**Отрывок**
Старик погорячился. Сегодня впору спасать его самого.
«Появись сейчас Достоевский, он немедленно стал бы предметом насмешек Шендеровича или Арбитмана», — встревоженно объявил Прилепин на страницах одной из московских газет. Желчный Виктор Анатольевич, однако, тотчас же заподозрил, что беспокоится Захар не столько о предмете Федоре Михайловиче, столько о себе, любимом. Авансом, так сказать. «Да, мы с Арбитманом такие, — ответил Шендерович будущему классику в «Ежедневном журнале». — Сидим в засаде, ждем Достоевского. А выносит из-за угла кого ни попадя».
Без
«Евгений, что ты обещал Саддаму?»
Евгений Примаков. Конфиденциально: Ближний Восток на сцене и за кулисами (вторая половина XX — начало XXI века). М.: Российская газета
Евгению Примакову по-человечески всегда везло. Его политическими противниками порой становились люди, которые могли раскатать врага в лепешку и закатать в асфальт, а Примаков отделывался тазобедренным суставом. Его политические друзья нередко заканчивали карьеру в эмиграции, в Гаагском трибунале или на виселице, а нашего везунчика не потревожил даже районный суд.
Новое издание своего полумемуарного-полунаучного труда Евгений Максимович дополняет эпизодами недавней ближневосточной истории. Но большая часть событий относится к 60–70-м годам — времени, когда автор еще не был ни директором СВР, ни главой МИДа, ни премьером. Скромный статус собкора «Правды» в Каире или директора Института востоковедения АН помогал конфиденциальности его миссий на Ближнем Востоке: «Командировки, осуществляемые по научной линии, использовались для выполнения ряда поручений ЦК». Примаков общался с королем Хусейном, Арафатом, Каддафи и другими видными персонами. Он прощупывал почву, наводил мосты, убеждал, предупреждал, и теперь, подводя итоги, полон оптимизма: «В целом советская политика на Ближнем Востоке способствовала прогрессу этого региона». Однако сквозь благолепие локальных побед на восточном фронте просвечивает горькая истина: наше стремление стать главным игроком в регионе напоминало усилия врача при безнадежно больном. Мы не жалели средств на лекарства, вкладывались в дорогие процедуры, привлекали лучших сиделок, но результат был один. Рано или поздно опекаемый отбрасывал коньки фабрики «Скороход» и уходил в лучший мир — в объятия Дяди Сэма.

**Исходные данные**
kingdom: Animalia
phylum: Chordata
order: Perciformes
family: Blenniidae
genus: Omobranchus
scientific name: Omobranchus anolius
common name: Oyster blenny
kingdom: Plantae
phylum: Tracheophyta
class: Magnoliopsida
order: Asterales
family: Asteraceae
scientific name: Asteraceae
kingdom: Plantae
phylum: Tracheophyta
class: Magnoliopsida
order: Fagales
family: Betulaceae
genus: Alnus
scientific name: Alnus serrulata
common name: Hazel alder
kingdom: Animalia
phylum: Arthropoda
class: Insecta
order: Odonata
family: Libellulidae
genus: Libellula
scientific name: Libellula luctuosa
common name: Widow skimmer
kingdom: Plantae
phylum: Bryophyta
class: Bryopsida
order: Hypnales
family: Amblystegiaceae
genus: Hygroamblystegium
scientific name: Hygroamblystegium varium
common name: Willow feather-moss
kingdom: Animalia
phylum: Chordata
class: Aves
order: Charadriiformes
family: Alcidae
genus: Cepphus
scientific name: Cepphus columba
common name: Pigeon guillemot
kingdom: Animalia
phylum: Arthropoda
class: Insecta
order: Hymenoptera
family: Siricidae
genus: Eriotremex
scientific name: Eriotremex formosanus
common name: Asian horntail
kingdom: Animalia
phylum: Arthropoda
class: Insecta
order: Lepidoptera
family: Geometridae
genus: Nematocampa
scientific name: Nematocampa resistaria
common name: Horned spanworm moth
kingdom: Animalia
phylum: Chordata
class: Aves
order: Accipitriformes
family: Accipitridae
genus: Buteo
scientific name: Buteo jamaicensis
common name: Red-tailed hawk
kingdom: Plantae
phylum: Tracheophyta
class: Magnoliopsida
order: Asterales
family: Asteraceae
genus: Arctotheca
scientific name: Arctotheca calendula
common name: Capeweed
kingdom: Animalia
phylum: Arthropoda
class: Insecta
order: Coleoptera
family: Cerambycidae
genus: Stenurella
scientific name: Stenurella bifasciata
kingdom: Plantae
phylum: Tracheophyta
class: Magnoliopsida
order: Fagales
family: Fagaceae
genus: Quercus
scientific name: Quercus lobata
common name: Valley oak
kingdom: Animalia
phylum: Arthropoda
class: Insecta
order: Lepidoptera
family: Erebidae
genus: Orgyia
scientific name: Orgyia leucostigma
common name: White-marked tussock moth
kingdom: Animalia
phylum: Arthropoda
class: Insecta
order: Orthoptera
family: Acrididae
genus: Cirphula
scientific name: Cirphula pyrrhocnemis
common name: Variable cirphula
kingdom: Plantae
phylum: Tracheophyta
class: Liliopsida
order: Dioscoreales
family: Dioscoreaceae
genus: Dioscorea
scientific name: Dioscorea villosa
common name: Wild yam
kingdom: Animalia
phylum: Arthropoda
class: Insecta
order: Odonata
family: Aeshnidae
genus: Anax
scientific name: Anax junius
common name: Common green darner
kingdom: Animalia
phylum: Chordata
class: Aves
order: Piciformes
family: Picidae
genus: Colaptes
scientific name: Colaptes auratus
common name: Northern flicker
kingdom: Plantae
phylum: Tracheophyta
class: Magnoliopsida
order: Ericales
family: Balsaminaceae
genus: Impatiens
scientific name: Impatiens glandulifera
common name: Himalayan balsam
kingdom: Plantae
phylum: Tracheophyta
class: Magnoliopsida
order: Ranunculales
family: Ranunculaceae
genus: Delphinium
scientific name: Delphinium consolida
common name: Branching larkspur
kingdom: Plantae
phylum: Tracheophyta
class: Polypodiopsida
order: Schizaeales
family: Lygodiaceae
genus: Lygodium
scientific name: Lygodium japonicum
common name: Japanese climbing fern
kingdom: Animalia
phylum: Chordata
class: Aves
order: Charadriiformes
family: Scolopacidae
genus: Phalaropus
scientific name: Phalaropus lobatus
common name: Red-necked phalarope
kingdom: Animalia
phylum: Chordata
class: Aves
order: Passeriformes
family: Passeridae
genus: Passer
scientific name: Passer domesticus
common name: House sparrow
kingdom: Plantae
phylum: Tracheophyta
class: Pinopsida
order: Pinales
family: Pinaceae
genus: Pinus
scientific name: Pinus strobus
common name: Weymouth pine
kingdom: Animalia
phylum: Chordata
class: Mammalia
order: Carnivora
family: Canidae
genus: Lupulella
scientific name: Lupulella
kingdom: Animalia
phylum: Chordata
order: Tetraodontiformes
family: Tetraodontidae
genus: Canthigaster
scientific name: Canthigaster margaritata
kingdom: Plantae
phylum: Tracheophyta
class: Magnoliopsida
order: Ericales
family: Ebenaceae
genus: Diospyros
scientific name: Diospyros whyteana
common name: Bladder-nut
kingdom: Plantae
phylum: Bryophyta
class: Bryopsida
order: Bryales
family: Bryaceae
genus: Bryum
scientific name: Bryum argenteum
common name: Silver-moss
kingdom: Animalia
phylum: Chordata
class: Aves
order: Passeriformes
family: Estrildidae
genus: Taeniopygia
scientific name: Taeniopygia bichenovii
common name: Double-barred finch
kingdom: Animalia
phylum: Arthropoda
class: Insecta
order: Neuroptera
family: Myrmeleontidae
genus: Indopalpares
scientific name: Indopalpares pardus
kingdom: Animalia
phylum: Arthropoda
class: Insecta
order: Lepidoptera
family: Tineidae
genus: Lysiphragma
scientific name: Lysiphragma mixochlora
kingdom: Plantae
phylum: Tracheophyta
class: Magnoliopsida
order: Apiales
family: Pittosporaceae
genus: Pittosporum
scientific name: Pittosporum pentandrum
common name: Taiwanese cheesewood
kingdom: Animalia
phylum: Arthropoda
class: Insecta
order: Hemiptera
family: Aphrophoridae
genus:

**Задание 1**
Ответьте по отрывку на три вопроса:
(а) В каком издании Шендерович ответил Прилепину?
(б) Какой скромный статус Примакова помогал конфиденциальности его миссий на Ближнем Востоке?
(в) С какими видными персонами, названными по имени, общался Примаков?
**Задание 2**
Продолжите отрывок о книге Евгения Примакова, начав сразу после его последнего предложения.

**Ответ 1**
(а) В «Ежедневном журнале».
(б) Статус собкора «Правды» в Каире или директора Института востоковедения АН.
(в) С королем Хусейном, Арафатом и Каддафи.

**Ответ 2**
Вполне в духе советского агитпропа Примаков находит главного виновного в наших дипломатических ДТП — «израильскую военную машину». Во время холодной войны Израиль «стал прямым американским союзником в противоборстве с Советским Союзом», «агрессивная направленность его политики была более чем очевидной» и т. п. Содержание книги не конфликтует с формой, четко выдержан кривоватый жестяной стилек «Правды» времен Суслова. «Целенаправленно показывая образ палестинского лидера в неприглядном свете», «отсутствие игры на противоречиях в арабском мире со стороны Советского Союза», «большинство израильтян поддерживают линию на обладание Израилем ядерного оружия» (заметили, что в последнем пассаже перепутаны падежи?). Автор знает английский и может рассуждать, например, о коварстве артикля the. Однако ведь и русский не менее коварен. Деепричастные обороты при неумелом обращении — те же мины. «Имея за плечами такую практику террористических действий против англичан, трудно было ожидать, что террор не будет применен с целью вытеснения арабов из Палестины». Кому трудно? Повествователю? Неужто и он практиковал теракты? А может, трудно было тем, кто терроризировал? Но им-то зачем что-то от себя ожидать?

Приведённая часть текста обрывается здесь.